What is Chinese Parsley?
Chinese parsley is a leafy green herb also known as coriander or cilantro. It is a popular inclusion in the cuisine of many nations, much to the woe of consumers who loathe it. Like many herbs, Chinese parsley is used both fresh and dried, and it is readily available in most markets, due to its enduring popularity. It can also easily be grown at home in most climates, for cooks who like the convenience of fresh herbs.
The plant is probably native to the Mediterranean, where it was historically used in Greek and Roman cooking. With the exploration of Asia, Chinese parsley quickly spread, and it was embraced by Thai, Indian, and Chinese cooks, among many others. The diffusion of Chinese parsley was so extensive that the plant was actually re-imported back into Europe later, leading some people to associate it with Asia rather than its native Europe, hence “Chinese parsley” as a common name. As the name would suggest, the herb is related to parsley, along with carrots and anise, and all of these flavors can be tasted in fresh Chinese parsley.
When used fresh, the herb is often employed as a garnish. It has a tangy, slightly bitter, anise like taste which complements a wide range of foods. It may also be ground into pestos and sauces for dipping or spreading on various foods. Some cooks also add it to things like sushi and fresh Thai spring rolls. Others cook it down, using the herb as a base for a dish, rather than a garnish, with long slow cooking mellowing the flavor. Dried Chinese parsley is used in much the same way, and many cooks also use the dried seeds, which have a dramatically different flavor profile.

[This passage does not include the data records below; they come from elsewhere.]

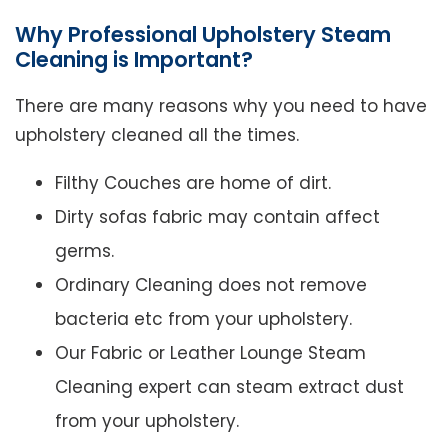
Why Professional Upholstery Steam
Cleaning is Important?
There are many reasons why you need to have
upholstery cleaned all the times.
Filthy Couches are home of dirt.
Dirty sofas fabric may contain affect
germs.
Ordinary Cleaning does not remove
bacteria etc from your upholstery.
Our Fabric or Leather Lounge Steam
Cleaning expert can steam extract dust
from your upholstery.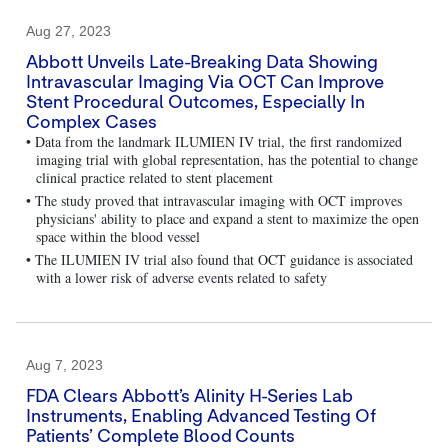
Aug 27, 2023
Abbott Unveils Late-Breaking Data Showing
Intravascular Imaging Via OCT Can Improve
Stent Procedural Outcomes, Especially In
Complex Cases
• Data from the landmark ILUMIEN IV trial, the first randomized
imaging trial with global representation, has the potential to change
clinical practice related to stent placement
• The study proved that intravascular imaging with OCT improves
physicians' ability to place and expand a stent to maximize the open
space within the blood vessel
• The ILUMIEN IV trial also found that OCT guidance is associated
with a lower risk of adverse events related to safety
Aug 7, 2023
FDA Clears Abbott’s Alinity H-Series Lab
Instruments, Enabling Advanced Testing Of
Patients’ Complete Blood Counts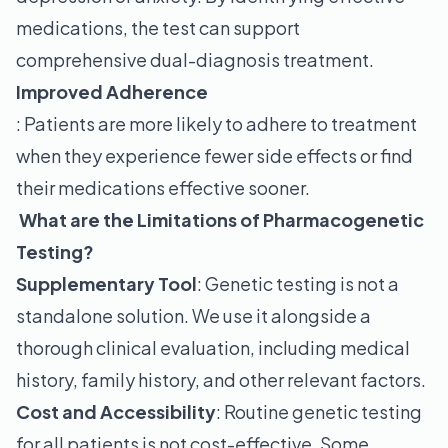
medications, the test can support
comprehensive dual-diagnosis treatment.
Improved Adherence
: Patients are more likely to adhere to treatment
when they experience fewer side effects or find
their medications effective sooner.
What are the Limitations of Pharmacogenetic
Testing?
Supplementary Tool
: Genetic testing is not a
standalone solution. We use it alongside a
thorough clinical evaluation, including medical
history, family history, and other relevant factors.
Cost and Accessibility
: Routine genetic testing
for all patients is not cost-effective. Some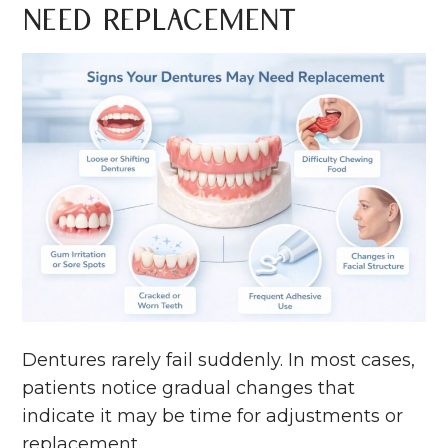
Need Replacement
Dentures rarely fail suddenly. In most cases,
patients notice gradual changes that
indicate it may be time for adjustments or
replacement.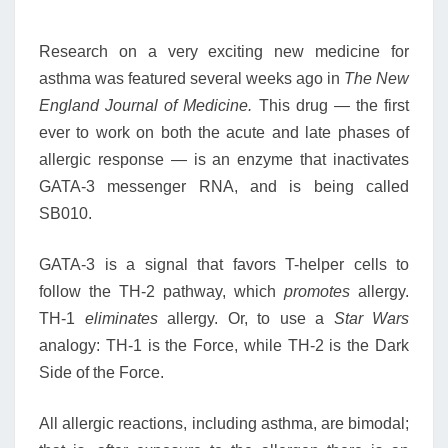
Research on a very exciting new medicine for
asthma was featured several weeks ago in
The New
England Journal of Medicine.
This drug — the first
ever to work on both the acute and late phases of
allergic response — is an enzyme that inactivates
GATA-3 messenger RNA, and is being called
SB010.
GATA-3 is a signal that favors T-helper cells to
follow the TH-2 pathway, which
promotes
allergy.
TH-1
eliminates
allergy. Or, to use a
Star Wars
analogy: TH-1 is the Force, while TH-2 is the Dark
Side of the Force.
All allergic reactions, including asthma, are bimodal;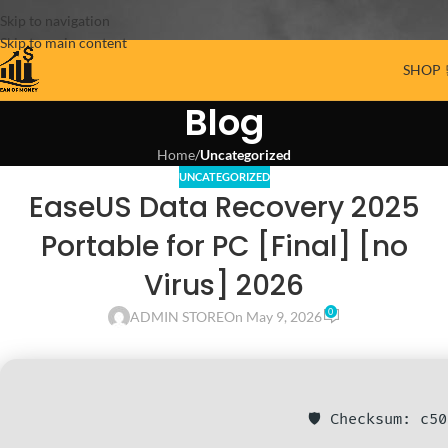
Skip to navigation
Skip to main content
SHOP 
Blog
Home
/
Uncategorized
UNCATEGORIZED
EaseUS Data Recovery 2025
Portable for PC [Final] [no
Virus] 2026
0
ADMIN STORE
On May 9, 2026
🛡️ Checksum: c5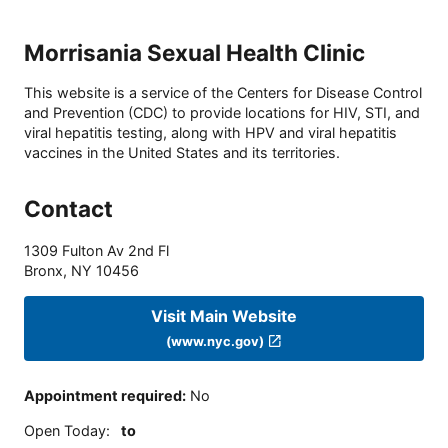
Morrisania Sexual Health Clinic
This website is a service of the Centers for Disease Control
and Prevention (CDC) to provide locations for HIV, STI, and
viral hepatitis testing, along with HPV and viral hepatitis
vaccines in the United States and its territories.
Contact
1309 Fulton Av 2nd Fl
Bronx
,
NY
10456
Visit Main Website
(www.nyc.gov)
Appointment required
:
No
Open Today
:
to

It has often been noted that Coriandrum sativum is an herb with radically split public opinion. People seem to either adore the distinctly piquant taste of Chinese parsley, or they hate it, likening the flavor to soap or rubber. Very few consumers appear to be entirely neutral on the subject of the herb, whether it appears in Mexican guacamole or embedded deep in a Portuguese stew. In fact, an entire online community called “I Hate Cilantro” has arisen.
For those who happen to be fans of cilantro, the herb grows well in USDA zones three and warmer, and it is very easy to cultivate, although it does have a tendency to “bolt,” or put out flowers and seeds too early. It grows best from seeds or cuttings, and is very well suited to container gardening, preferring full sun or part shade in hot climates, and moist, well drained soil. Regularly shearing the plant can help prevent bolting, since it encourages growth of fresh leaves. If cooks have trouble using all the cilantro they harvest through shearing, it can be ground into sauces or pesto and frozen.
Do not throw away the roots as they are fantastic for flavoring dishes. Clean and chop up finely, then fry in oil along with chopped up onions and/or garlic. It's regularly used in Thai dishes as a flavoring base.